Neither McKenna nor Inslee, who also talks about spending more on education, endorses a tax increase to pay for better schools. Gov. Chris Gregoire has said that’s unrealistic and contends the state will need to raise taxes to make improvements that satisfy the Supreme Court.

To pay for the changes he proposes, McKenna called for limiting the growth in other state programs to 6 percent, which he said would allow only for inflation and population growth. He’d look for ways to cut state spending on health care costs, shifting state employees to “cost-conscious” health care plans and getting more Medicaid patients into managed care. He’d also cut the number of state employees through attrition.

That would allow the state to spend more of the projected growth in state revenue on schools and colleges, he said.

McKenna said he’d also rearrange the way the state and local school districts collect property taxes. Right now, property owners pay a “common school levy” set by the Legislature and not subject to voter approval, and local school district levies that voters must approve. As state funding has declined, many districts have used their levies for “basic education” expenses the court said are state responsibilities.

Under McKenna’s plan, the state would increase its levy, and the local districts would lower theirs by a like amount. The state would send the extra money it collects to the school districts, which would use the money for the same school expenses as before but the money would be more stable, a quality the Supreme Court said current education funding lacks. Property owners would pay the same amount in taxes, at least initially.

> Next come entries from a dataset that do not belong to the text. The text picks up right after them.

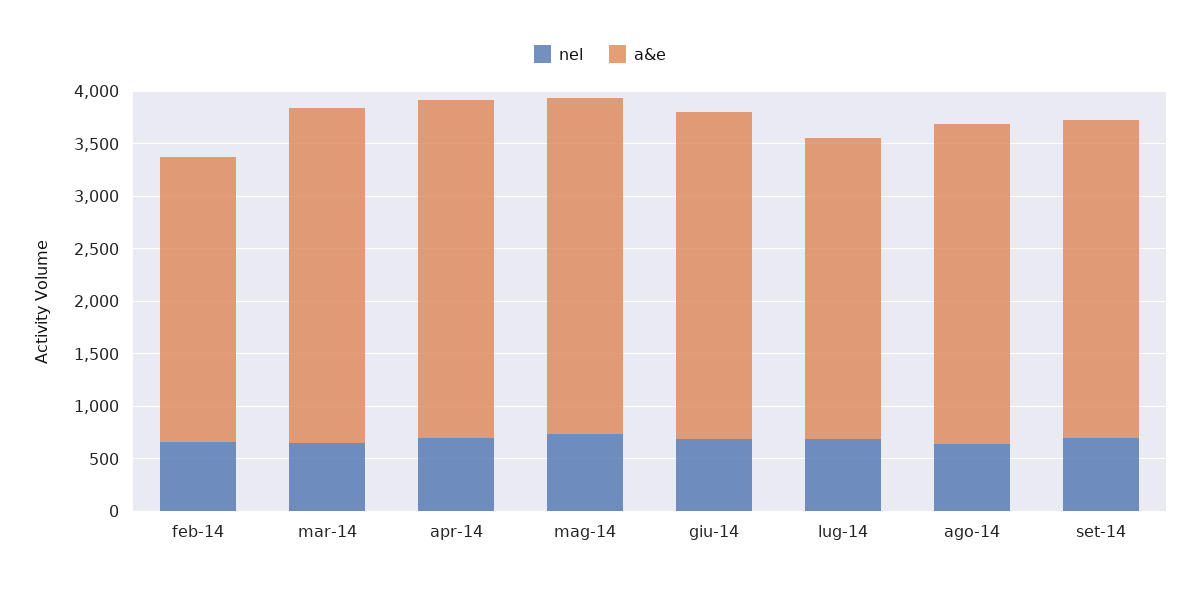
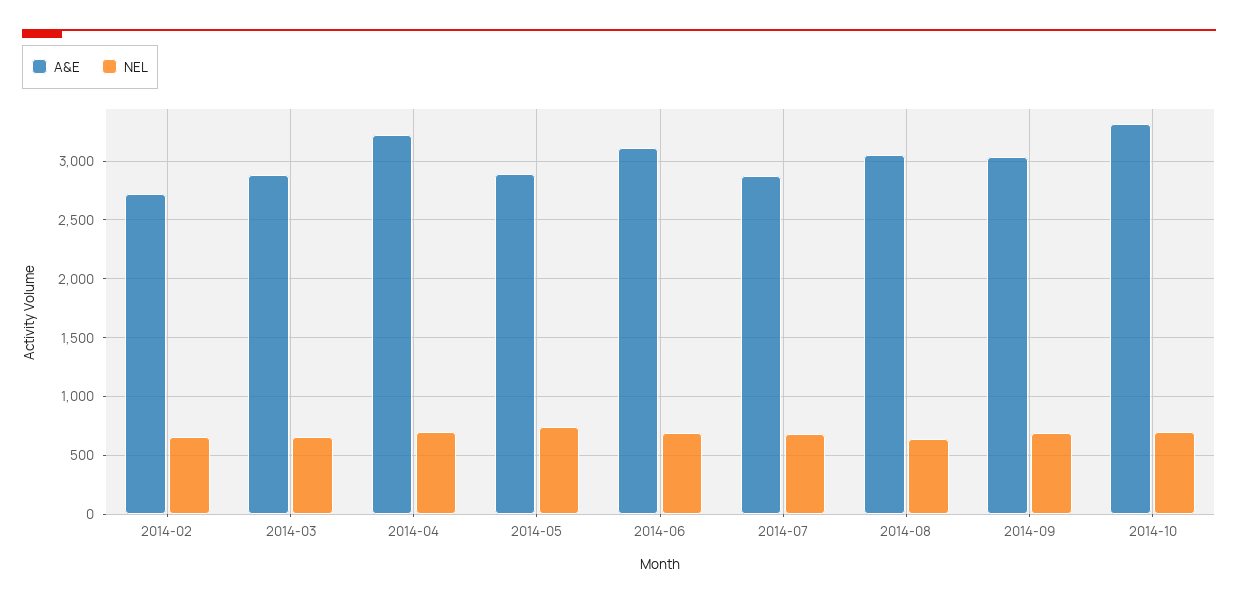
  {
    "nel": {
      "feb-14": 700,
      "mar-14": 700,
      "apr-14": 700,
      "mag-14": 700,
      "giu-14": 700,
      "lug-14": 700,
      "ago-14": 600,
-     "set-14": 700
+     "set-14": 700,
+     "2014-10": 700
    },
    "a&e": {
      "feb-14": 2700,
-     "mar-14": 3200,
+     "mar-14": 2900,
      "apr-14": 3200,
-     "mag-14": 3200,
+     "mag-14": 2900,
      "giu-14": 3100,
      "lug-14": 2900,
      "ago-14": 3100,
-     "set-14": 3000
+     "set-14": 3000,
+     "2014-10": 3300
    }
  }

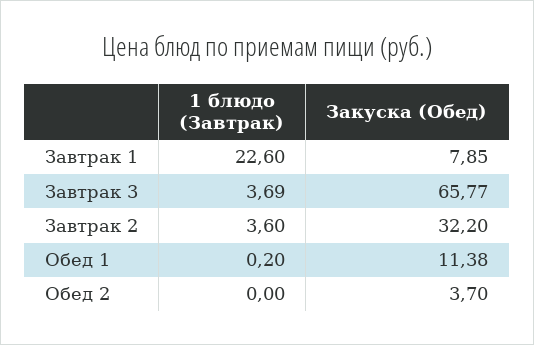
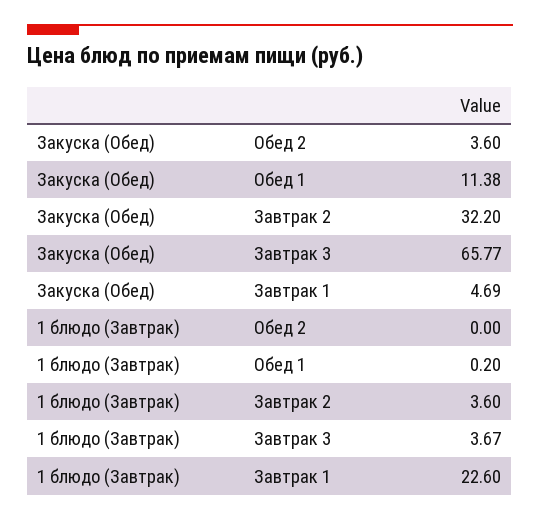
  {
    "1 блюдо (Завтрак)": {
      "Завтрак 1": 22.6,
-     "Завтрак 3": 3.69,
+     "Завтрак 3": 3.67,
      "Завтрак 2": 3.6,
      "Обед 1": 0.2,
      "Обед 2": 0
    },
    "Закуска (Обед)": {
-     "Завтрак 1": 7.85,
+     "Завтрак 1": 4.69,
      "Завтрак 3": 65.77,
      "Завтрак 2": 32.2,
      "Обед 1": 11.38,
-     "Обед 2": 3.7
+     "Обед 2": 3.6
    }
  }

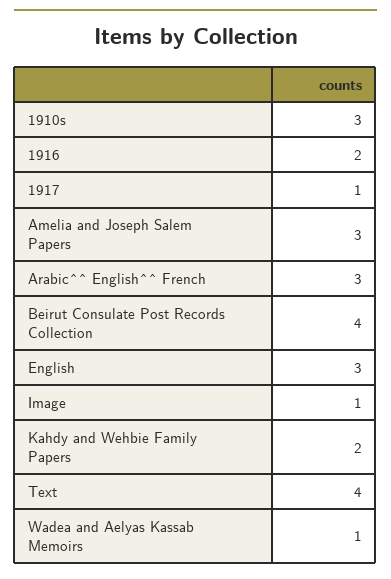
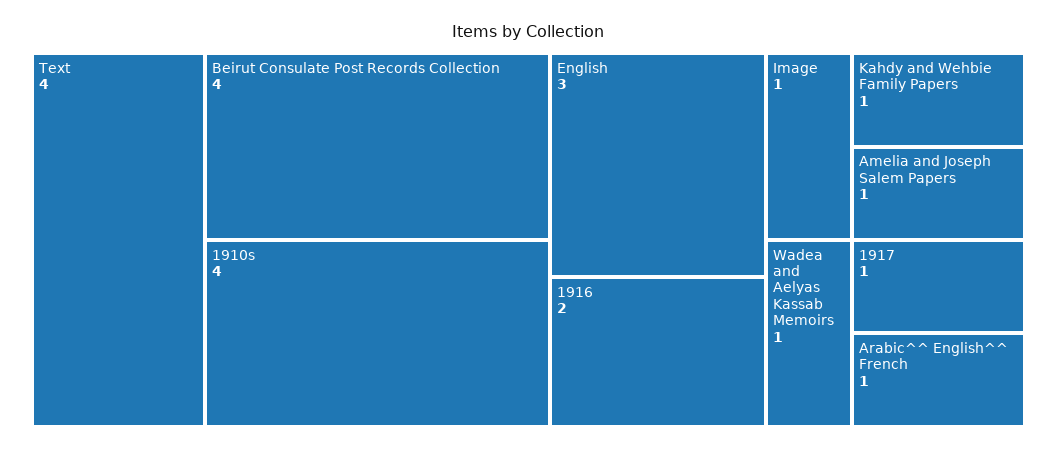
  {
-   "1910s": 3,
+   "1910s": 4,
    "1916": 2,
    "1917": 1,
-   "Amelia and Joseph Salem Papers": 3,
+   "Amelia and Joseph Salem Papers": 1,
-   "Arabic^^ English^^ French": 3,
+   "Arabic^^ English^^ French": 1,
    "Beirut Consulate Post Records Collection": 4,
    "English": 3,
    "Image": 1,
-   "Kahdy and Wehbie Family Papers": 2,
+   "Kahdy and Wehbie Family Papers": 1,
    "Text": 4,
    "Wadea and Aelyas Kassab Memoirs": 1
  }

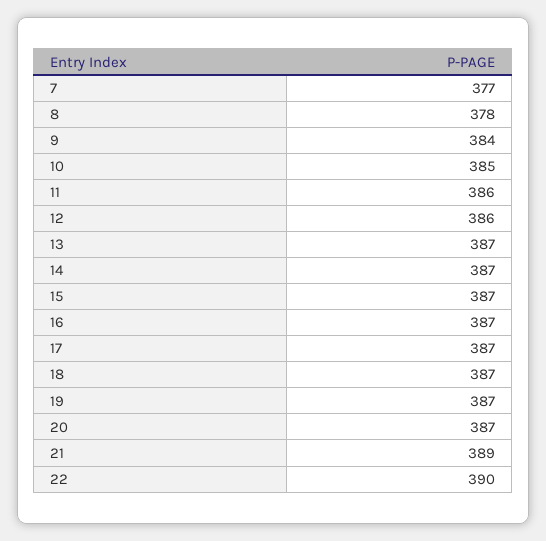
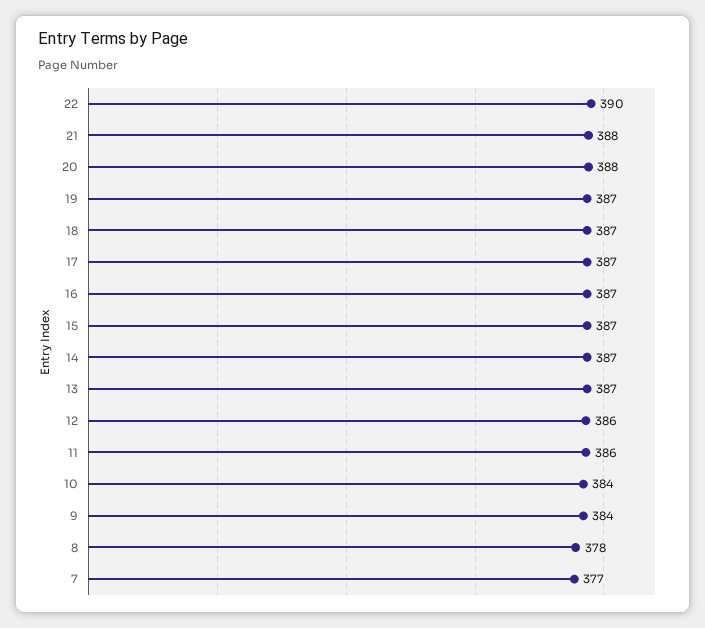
  {
    "7": 377,
    "8": 378,
    "9": 384,
-   "10": 385,
+   "10": 384,
    "11": 386,
    "12": 386,
    "13": 387,
    "14": 387,
    "15": 387,
    "16": 387,
    "17": 387,
    "18": 387,
    "19": 387,
-   "20": 387,
+   "20": 388,
-   "21": 389,
+   "21": 388,
    "22": 390
  }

McKenna has talked about spending more on education since the beginning of his campaign and has insisted he would do it without a tax increase. On Tuesday he provided a spreadsheet that calculated growth over the next eight years, climbing to $3.7 billion for public schools and more than $1 billion for colleges and universities in the 2019-’21 biennium.

He didn’t propose specific cuts to any department or agency but said the state would have “a whole basket of tools” to limit growth in non-education programs while putting more money into schools and colleges.

“This is a policy document,” he said.